Setting up your local environment to work on this repo#

This tutorial will guide you through all the steps needed to have a fully functional local environment that can perform tasks on our clusters and hubs using the tooling in this repo.

Step 1: Install required tools#

We’ll need a bunch of different tools that are focused around interacting with kubernetes and various cloud providers.

Kubernetes access tools#

We interact with kubernetes a lot, and these are the primary tools we use to interact with them:

  1. kubectl

  2. helm

On a Mac, you can install these easily with homebrew:

brew install helm kubectl

On other operating systems, the documentation links above should help you find ways of installing them.

Secret decryption tools#

The wonderful sops tool is used to encrypt and keep secrets in our repository.

On a Mac, you can install this easily with homebrew:

brew install sops

You can download releases for other platforms from the sops github releases page

Cloud provider tools#

We primarily interact with Google Cloud, Amazon Web Services (AWS) and Azure. All these providers provide decent command line tools that we need to have locally installed.

  1. gcloud

  2. aws

  3. az

On a Mac, you can easily install them all with homebrew:

brew install google-cloud-sdk awscli azure-cli

For other platforms, consult the documentation in the links above to find installation methods.

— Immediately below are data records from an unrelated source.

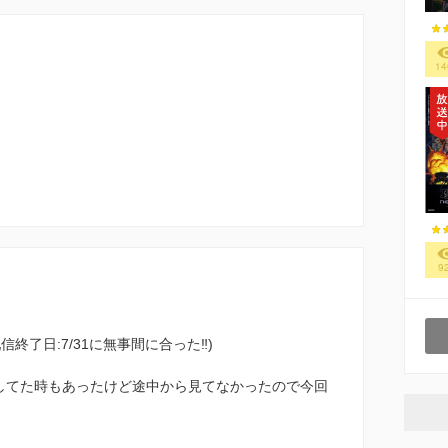
14
9
の配信終了日:7/31に無事間に合った‼︎)
タイしてた時もあったけど途中から見てなかったので今回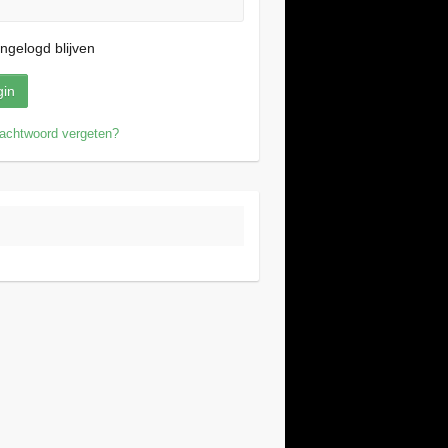
ngelogd blijven
achtwoord vergeten?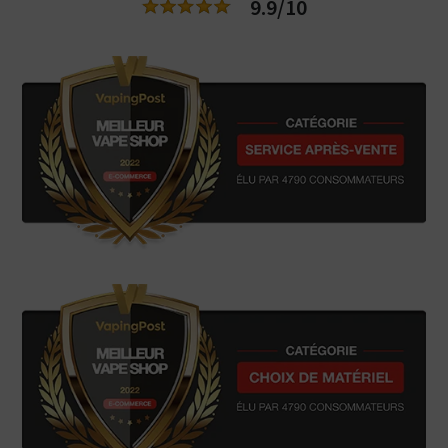
9.9/10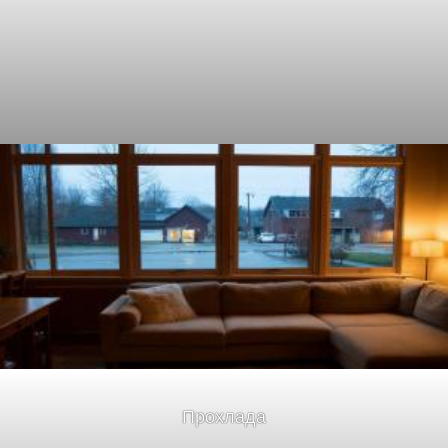
Прохлада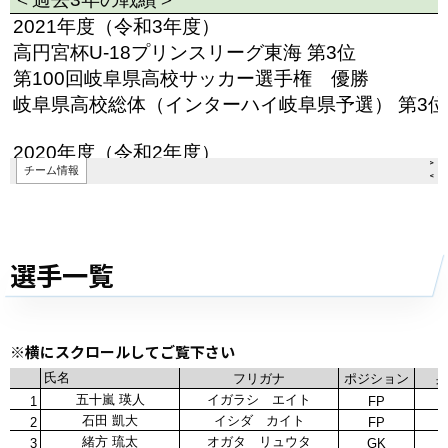
選手一覧
※横にスクロールしてご覧下さい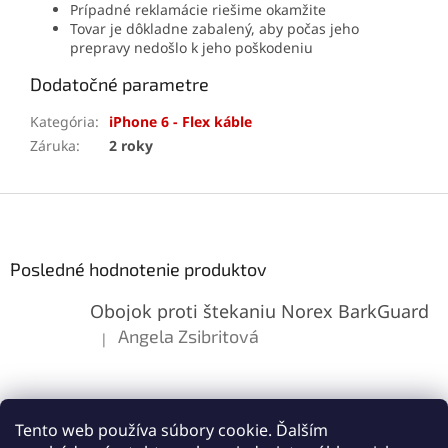
Prípadné reklamácie riešime okamžite
Tovar je dôkladne zabalený, aby počas jeho
prepravy nedošlo k jeho poškodeniu
Dodatočné parametre
Kategória
:
iPhone 6 - Flex káble
Záruka
:
2 roky
Z
á
p
ä
Posledné hodnotenie produktov
t
Obojok proti štekaniu Norex BarkGuard
i
e
Angela Zsibritová
|
Hodnotenie produktu je 5 z 5 hviezdičiek.
Tento web používa súbory cookie. Ďalším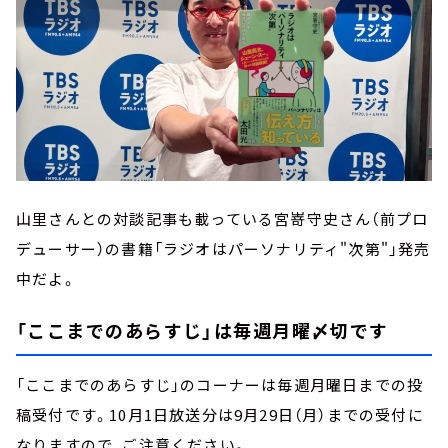
山里さんとの対談記事も載っている宮嵜守史さん（前プロ
デューサー）の書籍「ラジオはパーソナリティ"次第"」発売
中だよ。
「ここまでのあらすじ」は毎週月曜〆切です
「ここまでのあらすじ」のコーナーは毎週月曜日までの投
稿受付です。10月1日放送分は9月29日（月）までの受付に
なりますので、ご注意ください。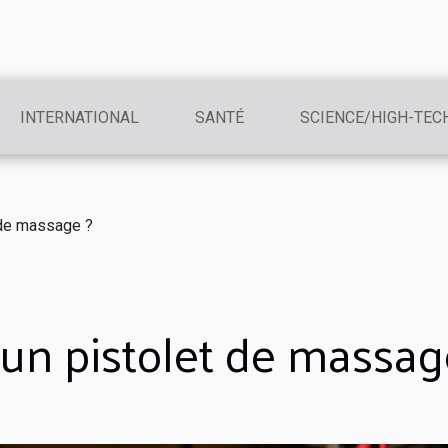
INTERNATIONAL
SANTÉ
SCIENCE/HIGH-TEC
 de massage ?
 un pistolet de massag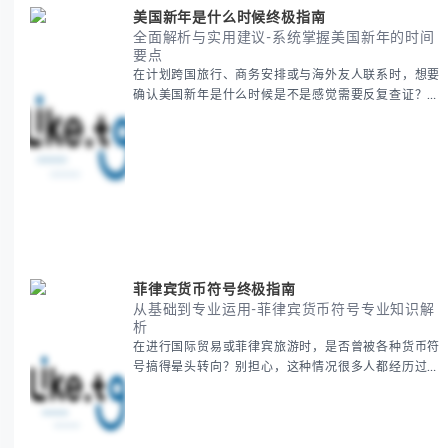
美国新年是什么时候终极指南
全面解析与实用建议-系统掌握美国新年的时间
要点
在计划跨国旅行、商务安排或与海外友人联系时，想要
确认美国新年是什么时候是不是感觉需要反复查证？其
实你别担心，这种时区和文化差异带来的困惑很多人都
会遇到。 本期我们将为你全面解析美国新年的时间系
统，并提供跨时区协调的实用技巧，帮助你准确掌握日
期、避开错误认知。 无论你是安排国际会议还是准备
新年祝福，我们将从基础概念到特殊情况应对，系统性
地为你拆解。主要内容包括： -
菲律宾货币符号终极指南
从基础到专业运用-菲律宾货币符号专业知识解
析
在进行国际贸易或菲律宾旅游时，是否曾被各种货币符
号搞得晕头转向？别担心，这种情况很多人都经历过。
本指南将为你全面解析菲律宾货币符号的规范用法、输
入技巧和常见应用场景，帮助你避免金融交流中的尴尬
错误。 无论你是商务人士、旅行者还是对菲律宾文化
感兴趣的学习者，我们都会系统性地为你讲解： - 菲律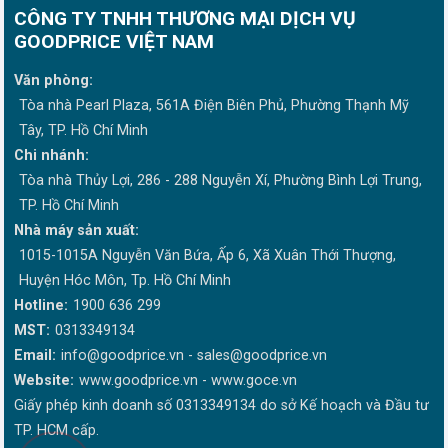
CÔNG TY TNHH THƯƠNG MẠI DỊCH VỤ
GOODPRICE VIỆT NAM
Văn phòng:
Tòa nhà Pearl Plaza, 561A Điện Biên Phủ, Phường Thạnh Mỹ
Tây, TP. Hồ Chí Minh
Chi nhánh:
Tòa nhà Thủy Lợi, 286 - 288 Nguyễn Xí, Phường Bình Lợi Trung,
TP. Hồ Chí Minh
Nhà máy sản xuất:
1015-1015A Nguyễn Văn Bứa, Ấp 6, Xã Xuân Thới Thượng,
Huyện Hóc Môn, Tp. Hồ Chí Minh
Hotline:
1900 636 299
MST:
0313349134
Email:
info@goodprice.vn
-
sales@goodprice.vn
Website:
www.goodprice.vn - www.goce.vn
Giấy phép kinh doanh số 0313349134 do sở Kế hoạch và Đầu tư
TP. HCM cấp.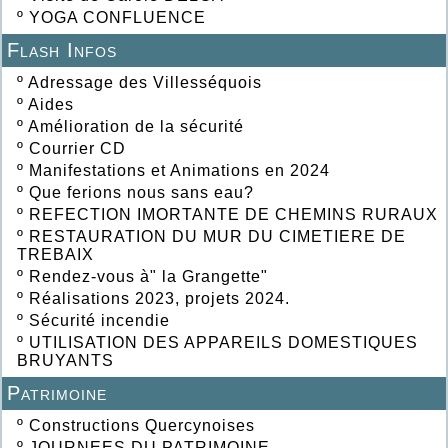
º
YOGA CONFLUENCE
Flash Infos
º
Adressage des Villesséquois
º
Aides
º
Amélioration de la sécurité
º
Courrier CD
º
Manifestations et Animations en 2024
º
Que ferions nous sans eau?
º
REFECTION IMORTANTE DE CHEMINS RURAUX
º
RESTAURATION DU MUR DU CIMETIERE DE
TREBAIX
º
Rendez-vous à" la Grangette"
º
Réalisations 2023, projets 2024.
º
Sécurité incendie
º
UTILISATION DES APPAREILS DOMESTIQUES
BRUYANTS
Patrimoine
º
Constructions Quercynoises
º
JOURNEES DU PATRIMOINE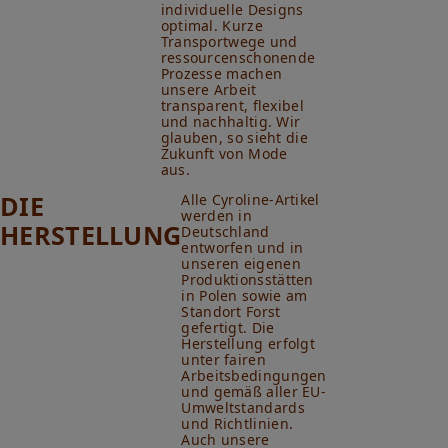
individuelle Designs
optimal. Kurze
Transportwege und
ressourcenschonende
Prozesse machen
unsere Arbeit
transparent, flexibel
und nachhaltig. Wir
glauben, so sieht die
Zukunft von Mode
aus.
DIE
Alle Cyroline-Artikel
werden in
HERSTELLUNG
Deutschland
entworfen und in
unseren eigenen
Produktionsstätten
in Polen sowie am
Standort Forst
gefertigt. Die
Herstellung erfolgt
unter fairen
Arbeitsbedingungen
und gemäß aller EU-
Umweltstandards
und Richtlinien.
Auch unsere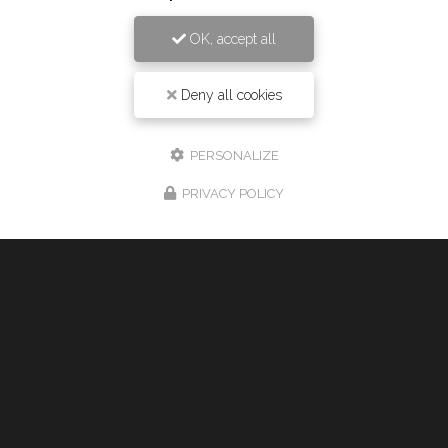
Taxi à Montpellier
OK, accept all
277 rue des Ugnis Blancs
34730 Prades-le-Lez
Deny all cookies
06 61 43 15 15
24h/24 7j/7
PERSONALIZE
PRIVACY POLICY
Envoyez un message
Nom Prénom
Société
Email
Téléphone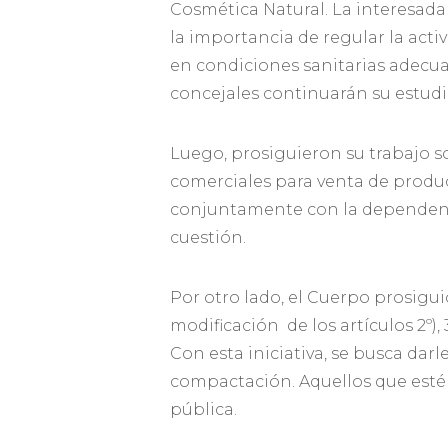
Cosmética Natural. La interesada
la importancia de regular la acti
en condiciones sanitarias adecuad
concejales continuarán su estudi
Luego, prosiguieron su trabajo so
comerciales para venta de product
conjuntamente con la dependenci
cuestión.
Por otro lado, el Cuerpo prosigu
modificación de los artículos 2º)
Con esta iniciativa, se busca dar
compactación. Aquellos que estén
pública.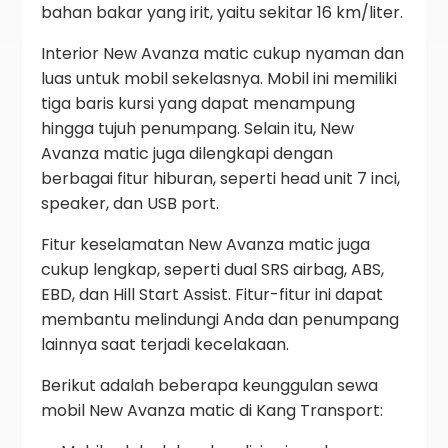
bahan bakar yang irit, yaitu sekitar 16 km/liter.
Interior New Avanza matic cukup nyaman dan
luas untuk mobil sekelasnya. Mobil ini memiliki
tiga baris kursi yang dapat menampung
hingga tujuh penumpang. Selain itu, New
Avanza matic juga dilengkapi dengan
berbagai fitur hiburan, seperti head unit 7 inci,
speaker, dan USB port.
Fitur keselamatan New Avanza matic juga
cukup lengkap, seperti dual SRS airbag, ABS,
EBD, dan Hill Start Assist. Fitur-fitur ini dapat
membantu melindungi Anda dan penumpang
lainnya saat terjadi kecelakaan.
Berikut adalah beberapa keunggulan sewa
mobil New Avanza matic di Kang Transport: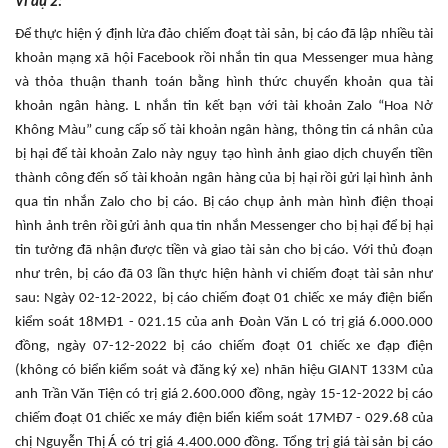
Ví dụ 2:
Để thực hiện ý định lừa đảo chiếm đoạt tài sản, bị cáo đã lập nhiều tài
khoản mạng xã hội Facebook rồi nhắn tin qua Messenger mua hàng
và thỏa thuận thanh toán bằng hình thức chuyển khoản qua tài
khoản ngân hàng. L nhắn tin kết bạn với tài khoản Zalo “Hoa Nở
Không Màu” cung cấp số tài khoản ngân hàng, thông tin cá nhân của
bị hại để tài khoản Zalo này ngụy tạo hình ảnh giao dịch chuyển tiền
thành công đến số tài khoản ngân hàng của bị hại rồi gửi lại hình ảnh
qua tin nhắn Zalo cho bị cáo. Bị cáo chụp ảnh màn hình điện thoại
hình ảnh trên rồi gửi ảnh qua tin nhắn Messenger cho bị hại để bị hại
tin tưởng đã nhận được tiền và giao tài sản cho bị cáo. Với thủ đoạn
như trên, bị cáo đã 03 lần thực hiện hành vi chiếm đoạt tài sản như
sau: Ngày 02-12-2022, bị cáo chiếm đoạt 01 chiếc xe máy điện biển
kiểm soát 18MĐ1 - 021.15 của anh Đoàn Văn L có trị giá 6.000.000
đồng, ngày 07-12-2022 bị cáo chiếm đoạt 01 chiếc xe đạp điện
(không có biển kiểm soát và đăng ký xe) nhãn hiệu GIANT 133M của
anh Trần Văn Tiện có trị giá 2.600.000 đồng, ngày 15-12-2022 bị cáo
chiếm đoạt 01 chiếc xe máy điện biển kiểm soát 17MĐ7 - 029.68 của
chị Nguyễn Thị Á có trị giá 4.400.000 đồng. Tổng trị giá tài sản bị cáo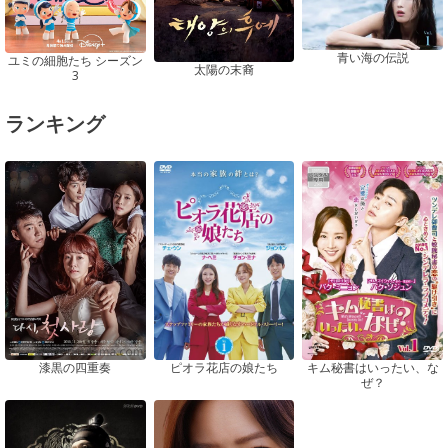
青い海の伝説
ユミの細胞たち シーズン
太陽の末裔
3
ランキング
ピオラ花店の娘たち
漆黒の四重奏
キム秘書はいったい、な
ぜ？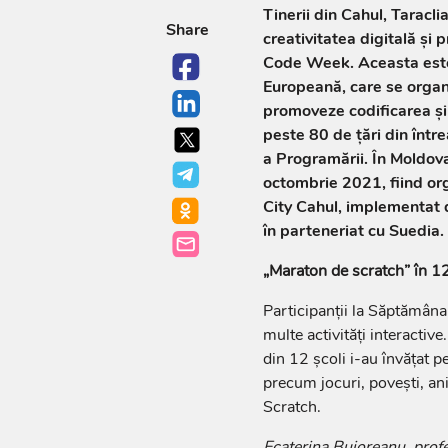
Tinerii din Cahul, Taracl
Share
creativitatea digitală și
Code Week. Aceasta este o
Europeană, care se organi
promoveze codificarea și
peste 80 de țări din înt
a Programării. În Moldov
octombrie 2021, fiind or
City Cahul, implementat d
în parteneriat cu Suedia.
„Maraton de scratch” în 12
Participanții la Săptămâna
multe activități interacti
din 12 școli i-au învățat pe
precum jocuri, povești, an
Scratch.
Ecaterina Bujoreanu, prof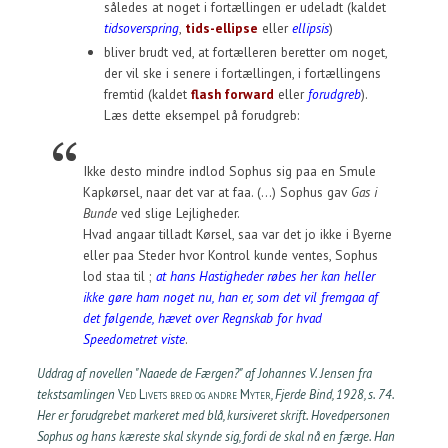
således at noget i fortællingen er udeladt (kaldet
tidsoverspring
,
tids-ellipse
eller
ellipsis
)
bliver brudt ved, at fortælleren beretter om noget,
der vil ske i senere i fortællingen, i fortællingens
fremtid (kaldet
flash forward
eller
forudgreb
).
Læs dette eksempel på forudgreb:
Ikke desto mindre indlod Sophus sig paa en Smule
Kapkørsel, naar det var at faa. (...) Sophus gav
Gas i
Bunde
ved slige Lejligheder.
Hvad angaar tilladt Kørsel, saa var det jo ikke i Byerne
eller paa Steder hvor Kontrol kunde ventes, Sophus
lod staa til ;
at hans Hastigheder røbes her kan heller
ikke gøre ham noget nu, han er, som det vil fremgaa af
det følgende, hævet over Regnskab for hvad
Speedometret viste
.
Uddrag af novellen "Naaede de Færgen?" af Johannes V. Jensen fra
tekstsamlingen
Ved Livets bred og andre Myter
, Fjerde Bind, 1928, s. 74.
Her er forudgrebet markeret med blå, kursiveret skrift. Hovedpersonen
Sophus og hans kæreste skal skynde sig, fordi de skal nå en færge. Han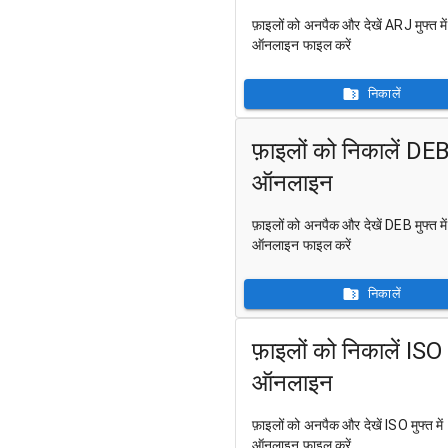
फ़ाइलों को अनपैक और देखें ARJ मुफ्त में
ऑनलाइन फाइल करें
निकालें
फ़ाइलों को निकालें DE
ऑनलाइन
फ़ाइलों को अनपैक और देखें DEB मुफ्त में
ऑनलाइन फाइल करें
निकालें
फ़ाइलों को निकालें ISO
ऑनलाइन
फ़ाइलों को अनपैक और देखें ISO मुफ्त में
ऑनलाइन फाइल करें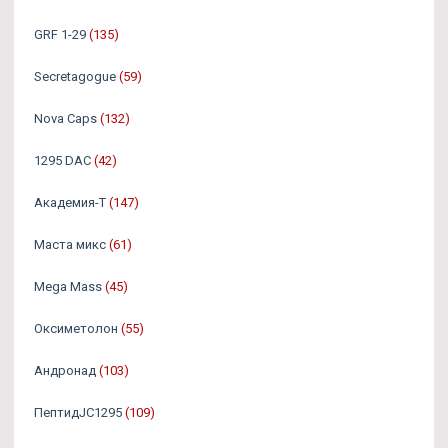
GRF 1-29
(135)
Secretagogue
(59)
Nova Caps
(132)
1295 DAC
(42)
Академия-Т
(147)
Маста микс
(61)
Mega Mass
(45)
Оксиметолон
(55)
Андронад
(103)
ПептидJC1295
(109)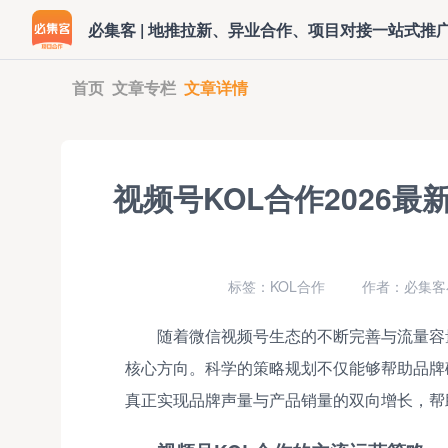
必集客 | 地推拉新、异业合作、项目对接一站式推
首页
文章专栏
文章详情
视频号KOL合作2026
标签：KOL合作
作者：必集客小
随着微信视频号生态的不断完善与流量容
核心方向。科学的策略规划不仅能够帮助品牌
真正实现品牌声量与产品销量的双向增长，帮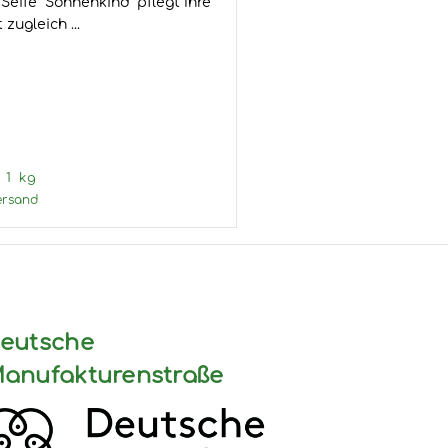
zugleich ...
 1 kg
ersand
eutsche
anufakturenstraße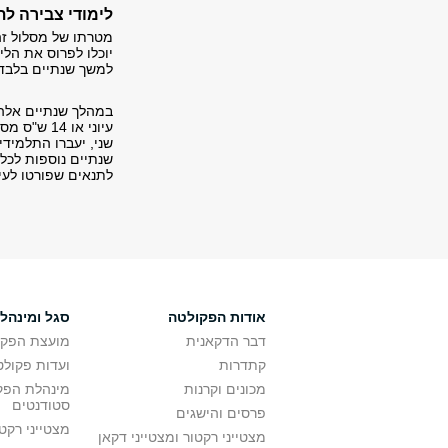
לימודי צבירה לת
מטרתו של מסלול זה
למשך שנתיים בלבד 
שני, יעברו התלמיד
שנתיים נוספות לכל 
לתנאים שפורטו לעיל
אודות הפקולטה
סגל ומינהל
דבר הדקאנית
מועצת הפקו
קתדרות
ועדות פקולט
מכונים וקרנות
מינהלת הפקו
סטודנטים
פרסים והישגים
מצטייני רקט
מצטייני רקטור ומצטייני דקאן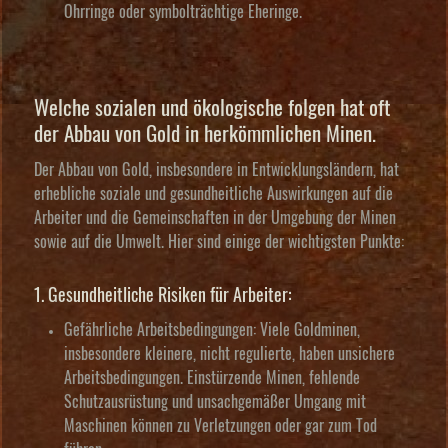
Ohrringe oder symbolträchtige Eheringe.
Welche sozialen und ökologische folgen hat oft
der Abbau von Gold in herkömmlichen Minen.
Der Abbau von Gold, insbesondere in Entwicklungsländern, hat
erhebliche soziale und gesundheitliche Auswirkungen auf die
Arbeiter und die Gemeinschaften in der Umgebung der Minen
sowie auf die Umwelt. Hier sind einige der wichtigsten Punkte:
1. Gesundheitliche Risiken für Arbeiter:
Gefährliche Arbeitsbedingungen:
Viele Goldminen,
insbesondere kleinere, nicht regulierte, haben unsichere
Arbeitsbedingungen. Einstürzende Minen, fehlende
Schutzausrüstung und unsachgemäßer Umgang mit
Maschinen können zu Verletzungen oder gar zum Tod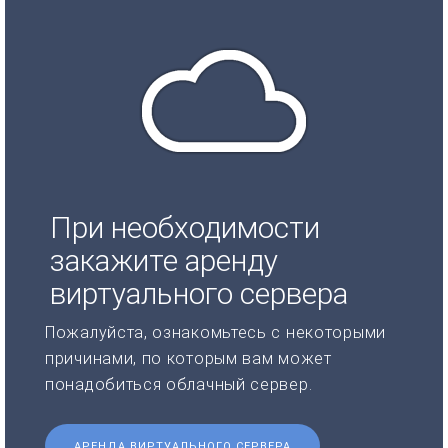
При необходимости
закажите аренду
виртуального сервера
Пожалуйста, ознакомьтесь с некоторыми
причинами, по которым вам может
понадобиться облачный сервер.
АРЕНДА ВИРТУАЛЬНОГО СЕРВЕРА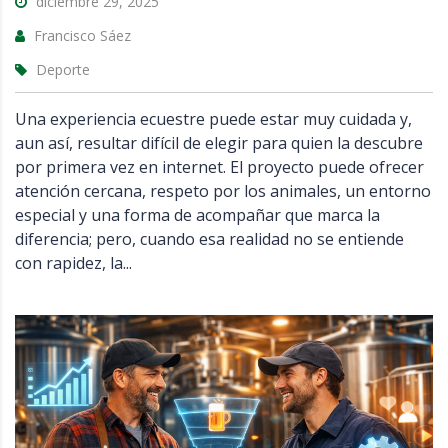
diciembre 29, 2025
Francisco Sáez
Deporte
Una experiencia ecuestre puede estar muy cuidada y,
aun así, resultar difícil de elegir para quien la descubre
por primera vez en internet. El proyecto puede ofrecer
atención cercana, respeto por los animales, un entorno
especial y una forma de acompañar que marca la
diferencia; pero, cuando esa realidad no se entiende
con rapidez, la...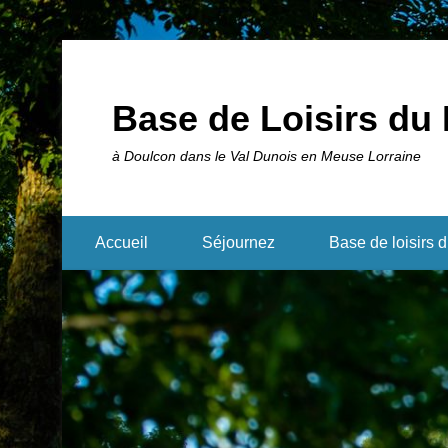
Base de Loisirs du 
à Doulcon dans le Val Dunois en Meuse Lorraine
Accueil
Séjournez
Base de loisirs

We use terraform to manage our infrastructure in the cloud. So in order to update existing clusters or add new ones, you’ll need to install this tool.

On a Mac, you can easily install it with homebrew:

brew tap hashicorp/tap
brew install hashicorp/tap/terraform

Checkout this information about terraform for how to configure and use it.

Step 2: Setup the python environment#

Our deployment scripts are all written in python, so you’ll need to have a recent version of Python 3 installed. There are innumerable ways to install python on your system, so we will not go into them here. Two quick suggestions are to either use miniforge if you are already familiar with conda, or use brew install python3 on a Mac.

Once Python is installed, you need to create a virtual environment to install the specific libraries we will use. Again this depends on how you installed python, and whether you want to use conda or pip.

Once you have a virtual environment setup and activated, install the libraries required with pip install -r requirements.txt -r dev-requirements.txt -e .

Now you are all ready to use our deployer scripts! Note if dependencies get added you will to run the installation again.

Remember you need to activate the environment you installed these libraries into each time you use any of our scripts.

Step 3: Setup the git pre-commit hooks#

Install pre-commit pre-commit installation instruction

In the root of the checked out infrastructure repo run the below to install the local pre-commit hooks.

pre-commit install --install-hooks

Step 4: Authenticate with Google Cloud to decrypt our secret files#

Permission to decrypt the secret files in this repo is managed via Google Cloud’s Key Management Service, regardless of the cloud provider running the cluster you are interested in. So to decrypt our secrets, you must authenticatie to google cloud via gcloud.

You need to already have permissions to the two-eye-two-see project via your Google Account. If you don’t have this, please ask a team member.

  1. Run gcloud auth login, and when the browser window pops up, login with your google account.

  2. Run gcloud auth application-default login and repeat the process again.

Tada, now you’re logged in!

Step 5: Access kubernetes clusters with the deployer module#


You should have already been given access to the two-eye-two-see Google Cloud Project as part of onboarding. If not, you might get errors from sops about missing permissions during this step. Please chat with whoever onboarded you to make sure you have the required cloud access.

Our deployer has a convenient way to authenticate you in order to interact with a kubernetes cluster from the commandline - the use-cluster-credentials subcommand.

  1. Look for the cluster you want to access - there is one cluster per directory inside config/clusters.

  2. Run deployer use-cluster-credentials CLUSTER_NAME from the terminal, and this will authenticate you to the correct kubernetes cluster!

Test that you’ve been correctly authenticated by running kubectl get node, which should list the nodes in the kubernetes cluster selected.

The use-cluster-credentials subcommand actually creates a new shell and sets environment variables to allow access to the chosen cluster, so make sure to run exit or Ctrl+D/Cmd+D when you are finished.